Among individual funds, State Street (STT 0.32%) captured the top spot with $15.8 billion in additional assets for its SPDR S&P 500 ETF (SPY -0.21%). Meanwhile, Vanguard's Emerging Markets ETF (VWO 0.27%) pulled in $10.6 billion, narrowly beating a similar emerging-markets fund from iShares.

Don't sacrifice quality
The biggest ETF won't necessarily be the best ETF for your portfolio, though. Other factors come into play, including not only expense ratios but also total trading costs and liquidity.

When S&P Capital IQ ran its own proprietary analysis, it put Vanguard at the top of its list in terms of stock ETF quality.

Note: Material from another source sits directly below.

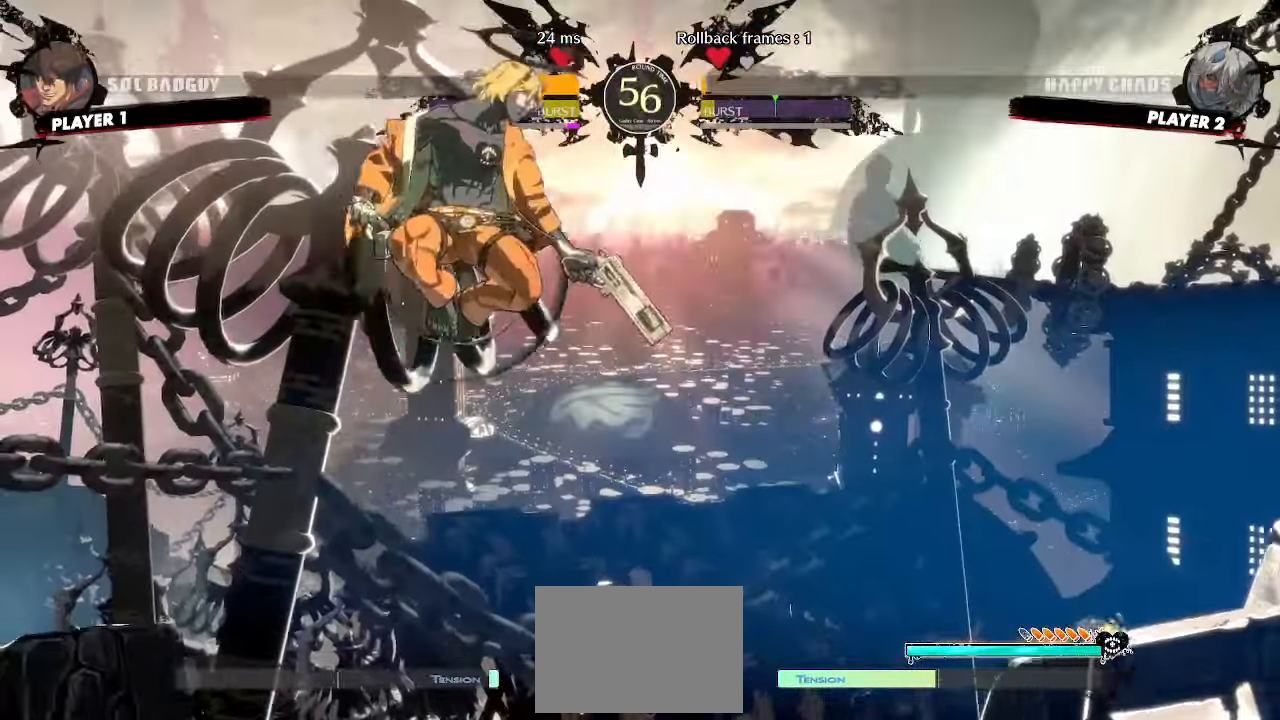
{"buttons": [], "events": [[117, "DPAD_UP", "down"], [283, "DPAD_UP", "up"], [333, "DPAD_LEFT", "up"]]}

Low expenses for its stock funds of just 0.17% on average were a big part of the No. 1 ranking, and combined with solid demand and good index-tracking records, Vanguard locked up the top spot. iShares, State Street, and Invesco's PowerShares finished out the top four.

Forget about loyalty
As with active mutual funds, successful ETF investing requires you to diversify your portfolio across different providers. Just as certain fund managers will be better specialists at a particular type of mutual fund and perform much worse in dealing with other types of assets, so too do some ETF providers have specialties. Vanguard, for instance, doesn't have any actively managed ETFs, while Pimco's Total Return ETF (BOND -0.25%) has taken the bond ETF market by storm with its outperformance and innovative strategies. State Street's sector ETFs were innovators in the industry, while iShares and its single-country ETFs opened the world to U.S. investors.

In the end, what's most important isn't any single ETF in your portfolio but rather how they fit together into a cohesive whole. Using the mix-and-match approach to cherry-pick the best ETFs from all of the available providers out there, you'll get the most out of your ETF portfolio if you keep your mind open to alternatives regardless of which company offers them.